Да, более ужасный конец представить себе невозможно... Припоминаются тут разные мемуаоы, восторги, инвективы, эпиграммы и напротив - акафисты. Гений всемирного театра, уж это неоспоримо. Разные тут возникают имена: Станиславский и Комиссаржевская, Брех и Сергей Третьяков, А. Н. Толстой (ну, да, а кто Карабас-Барабас в его сказке! И еще - шуточки в новеллах), Эренбург (сначала чудом недорасстрелянный по приказу порывистого по приказу комиссара Мейерхольда, затем его близкий друг), Ильф и Петров (понятно ведь. какой театр подразумевается под "Глобусом" гастролирующим со своими стульями и кружками Эсмарха), Маяковский и Шостакович, Эрдман, А. Гладков, Сельвинский... Впрочем, перечень длинный. Нельзя, конечно, не упомянуть Есенина, который "свою жену легко отдал другому". И потом задирался с похмелья, вторгался и даже сочинял оскорбительные стишки, почти частушки. Тут, увы, и преступление режиссера Мейерхольда - роли гениальной Бабановой отдал З. Райх. Да, но любовь зла. И не судима!
Но вот что важно: было два Мейерхольда - господин и товарищ. Что и зафиксировано в стихах Бориса Слуцкого: "Если б Мейерхольду "Маскарада" площадной явился Мейерхольд, Мейерхольд забора и парада, совершивший непостижный вольт...". Б. А. предполагал, что один поймёт другого. Но думается: что всё же об этом вольте думали Вяч. Иванов и Михаил Алексеевич Кузмин? Не могли такого вот вольта предвидеть. Но и такого страшного конца тоже.
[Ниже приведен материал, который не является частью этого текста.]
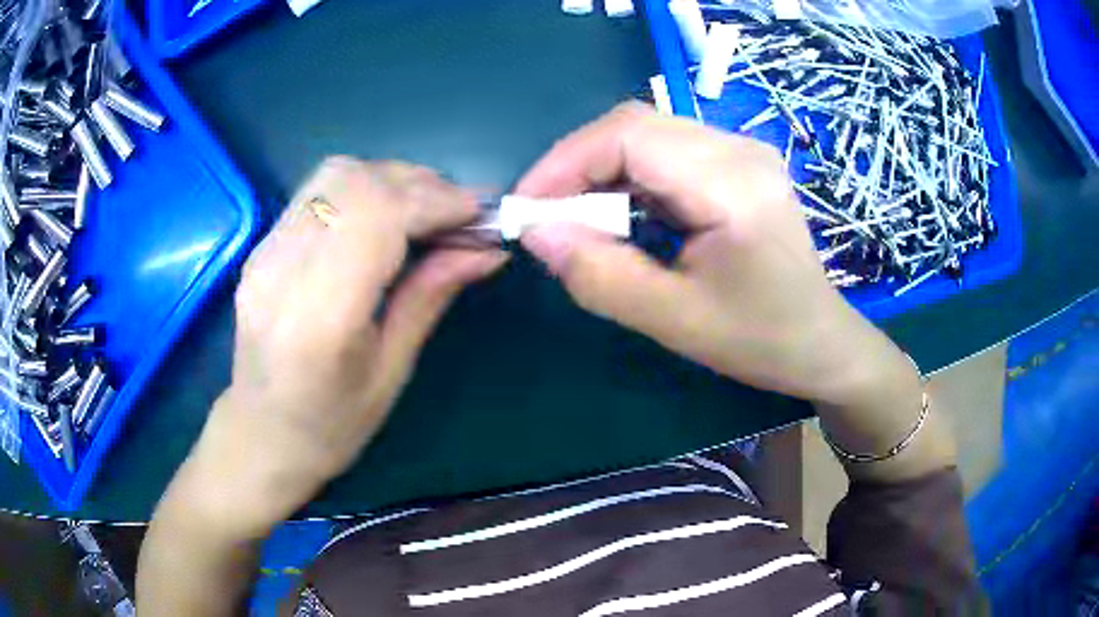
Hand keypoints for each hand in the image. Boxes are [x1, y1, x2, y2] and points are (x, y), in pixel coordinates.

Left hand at [177, 158, 506, 534]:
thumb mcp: (392, 371)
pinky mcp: (262, 245)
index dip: (435, 201)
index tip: (478, 213)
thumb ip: (431, 296)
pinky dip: (363, 189)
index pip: (378, 216)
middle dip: (418, 183)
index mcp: (320, 317)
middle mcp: (283, 269)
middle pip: (355, 181)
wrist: (261, 433)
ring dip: (390, 179)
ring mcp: (265, 251)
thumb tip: (488, 250)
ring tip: (424, 210)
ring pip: (335, 174)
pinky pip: (318, 192)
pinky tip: (383, 218)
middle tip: (457, 213)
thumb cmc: (331, 424)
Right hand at [517, 103, 905, 405]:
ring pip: (647, 135)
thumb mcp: (676, 321)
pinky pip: (666, 152)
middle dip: (577, 166)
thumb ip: (600, 277)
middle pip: (635, 126)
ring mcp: (742, 151)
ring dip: (600, 172)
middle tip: (546, 217)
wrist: (822, 342)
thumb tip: (537, 234)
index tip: (527, 207)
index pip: (630, 135)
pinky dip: (628, 178)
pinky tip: (619, 215)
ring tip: (576, 220)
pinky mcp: (738, 163)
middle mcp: (740, 150)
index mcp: (734, 184)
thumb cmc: (762, 341)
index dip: (565, 162)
Да, "Всё равно подходит расплата - Видишь там, за вьюгой крупчатой Мейерхольдовы арапчата Затевают опять возню?" (Анна Ахматова "Поэма без героя").
Далее стихотворение Бориса Пастернака, любимое мною с отрочества и в ту пору раз едва ли не триста прочтенное наизусть.
МЕЙЕРХОЛЬДАМ
Желоба коридоров иссякли.
Гул отхлынул и сплыл, и заглох.
У окна, опоздавши к спектаклю,
Вяжет вьюга из хлопьев чулок.
Рытым ходом за сценой залягте,
И, обуглясь у всех на виду,
Как дурак, я зайду к вам в антракте,
И смешаюсь, и слов не найду.
Я увижу деревья и крыши.
Вихрем кинутся мушки во тьму.
По замашкам зимы замухрышки
Я игру в кошки-мышки пойму.
Я скажу, что от этих ужимок
Еле цел я остался внизу,
Что пакет развязался и вымок,
И что я вам другой привезу.
Что от чувств на земле нет отбою,
Что в руках моих – плеск из фойе,
Что из этих признаний – любое
Вам обоим, а лучшее – ей.
Я люблю ваш нескладный развалец,
Жадной проседи взбитую прядь.
Если даже вы в это выгрались,
Ваша правда, так надо играть.
Так играл пред землей молодою
Одаренный один режиссер,
Что носился как дух над водою
И ребро сокрушенное тер.
И, протискавшись в мир из-за дисков
Наобум размещенных светил,
За дрожащую руку артистку
На дебют роковой выводил.
Той же пьесою неповторимой,
Точно запахом краски, дыша,
Вы всего себя стерли для грима.
Имя этому гриму – душа.
1928
--
И вот что я скажу: это поначалу стихи, как стихи, неспешно развертывающиеся, средне-хорошие. Но необычными и даже великими их делают заключительные четверостишия с дерзостным сравнением театрального режиссера с Господом Богом, с Творцом. И, хотя приходится принять установившееся написание, но ведь слово "землей" надо бы писать с большой буквы - Землей. Речь-то о сотворенной планете.